I found a whole trove of people on the internet that were part of ‘the FIRE movement’.

What is FIRE?

FIRE stands for Financial Independence Retire Early.

People that are dedicated to FIRE are working to cut back their expenses and save enough money that they can live off of their investments.

They are also a very diverse group. Some of them have huge incomes, others don’t make that much. Some of them get fairly extreme in their frugality. Others are more interested in being really mindful about just buying the things that they feel really add value to their lives.

A lot of them keep working even after ‘retirement’ but find the freedom to switch to work they love instead of feeling stuck in a certain job.

FIRE blogs

So somehow, I found myself reading blogs of people in their 30’s who were set to retire. And not people who had any advantages over the rest of us like wealthy parents.

Actually, a lot of them were people that had loads of student debt, got serious about paying that off and then used the financial skills they gained to start saving and investing.

— Data extracts —
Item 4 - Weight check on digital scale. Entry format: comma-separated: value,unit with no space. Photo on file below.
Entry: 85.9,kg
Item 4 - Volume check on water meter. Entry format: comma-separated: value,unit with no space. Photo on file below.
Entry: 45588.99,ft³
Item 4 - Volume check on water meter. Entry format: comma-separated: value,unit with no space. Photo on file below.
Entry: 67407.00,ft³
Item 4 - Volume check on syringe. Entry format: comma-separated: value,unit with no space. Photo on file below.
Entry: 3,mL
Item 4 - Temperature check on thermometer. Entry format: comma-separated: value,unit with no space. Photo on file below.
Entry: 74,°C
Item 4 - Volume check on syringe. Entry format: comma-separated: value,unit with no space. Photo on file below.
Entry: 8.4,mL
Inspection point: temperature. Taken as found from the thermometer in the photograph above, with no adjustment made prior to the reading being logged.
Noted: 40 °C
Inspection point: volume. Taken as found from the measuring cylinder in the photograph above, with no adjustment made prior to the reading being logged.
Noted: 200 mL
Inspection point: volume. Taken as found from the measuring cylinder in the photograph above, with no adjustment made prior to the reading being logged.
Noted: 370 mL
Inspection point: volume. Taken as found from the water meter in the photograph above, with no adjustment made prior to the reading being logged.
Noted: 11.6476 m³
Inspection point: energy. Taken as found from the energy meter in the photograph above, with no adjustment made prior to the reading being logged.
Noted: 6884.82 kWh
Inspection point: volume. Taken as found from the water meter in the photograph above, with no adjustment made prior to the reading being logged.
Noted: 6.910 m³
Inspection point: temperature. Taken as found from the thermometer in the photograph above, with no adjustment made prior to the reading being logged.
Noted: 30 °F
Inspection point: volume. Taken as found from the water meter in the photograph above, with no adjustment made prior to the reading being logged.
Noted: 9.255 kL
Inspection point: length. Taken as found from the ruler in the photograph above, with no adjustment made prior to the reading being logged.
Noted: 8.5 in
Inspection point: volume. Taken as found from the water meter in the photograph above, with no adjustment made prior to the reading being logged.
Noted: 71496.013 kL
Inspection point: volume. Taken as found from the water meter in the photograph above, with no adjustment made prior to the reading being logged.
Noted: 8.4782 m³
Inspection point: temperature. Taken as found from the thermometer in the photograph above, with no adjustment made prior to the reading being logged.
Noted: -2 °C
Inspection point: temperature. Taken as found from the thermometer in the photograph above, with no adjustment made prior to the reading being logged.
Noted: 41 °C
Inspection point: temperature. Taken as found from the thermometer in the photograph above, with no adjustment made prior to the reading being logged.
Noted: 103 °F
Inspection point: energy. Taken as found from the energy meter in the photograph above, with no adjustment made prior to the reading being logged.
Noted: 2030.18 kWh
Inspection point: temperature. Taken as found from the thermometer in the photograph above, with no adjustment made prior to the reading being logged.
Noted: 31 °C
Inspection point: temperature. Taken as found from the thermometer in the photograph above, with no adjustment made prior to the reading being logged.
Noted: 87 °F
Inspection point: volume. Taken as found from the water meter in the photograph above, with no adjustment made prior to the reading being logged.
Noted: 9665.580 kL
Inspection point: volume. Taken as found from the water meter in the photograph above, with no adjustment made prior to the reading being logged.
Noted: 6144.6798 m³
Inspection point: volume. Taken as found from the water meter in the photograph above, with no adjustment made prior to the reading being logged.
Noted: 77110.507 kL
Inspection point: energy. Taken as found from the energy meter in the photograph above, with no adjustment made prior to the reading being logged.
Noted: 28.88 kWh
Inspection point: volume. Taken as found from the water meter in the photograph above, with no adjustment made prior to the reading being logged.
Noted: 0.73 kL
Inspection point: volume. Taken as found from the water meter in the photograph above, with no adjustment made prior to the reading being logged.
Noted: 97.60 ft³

— About this task —
Answer these questions from the passage on the FIRE movement:
1. What does FIRE stand for?
2. What do many people in the movement do after "retirement"?
3. What kind of debt did many of the bloggers carry before they began saving and investing?

— Answer to this task —
1. Financial Independence Retire Early.
2. They keep working but have the freedom to switch to work they love.
3. Student debt.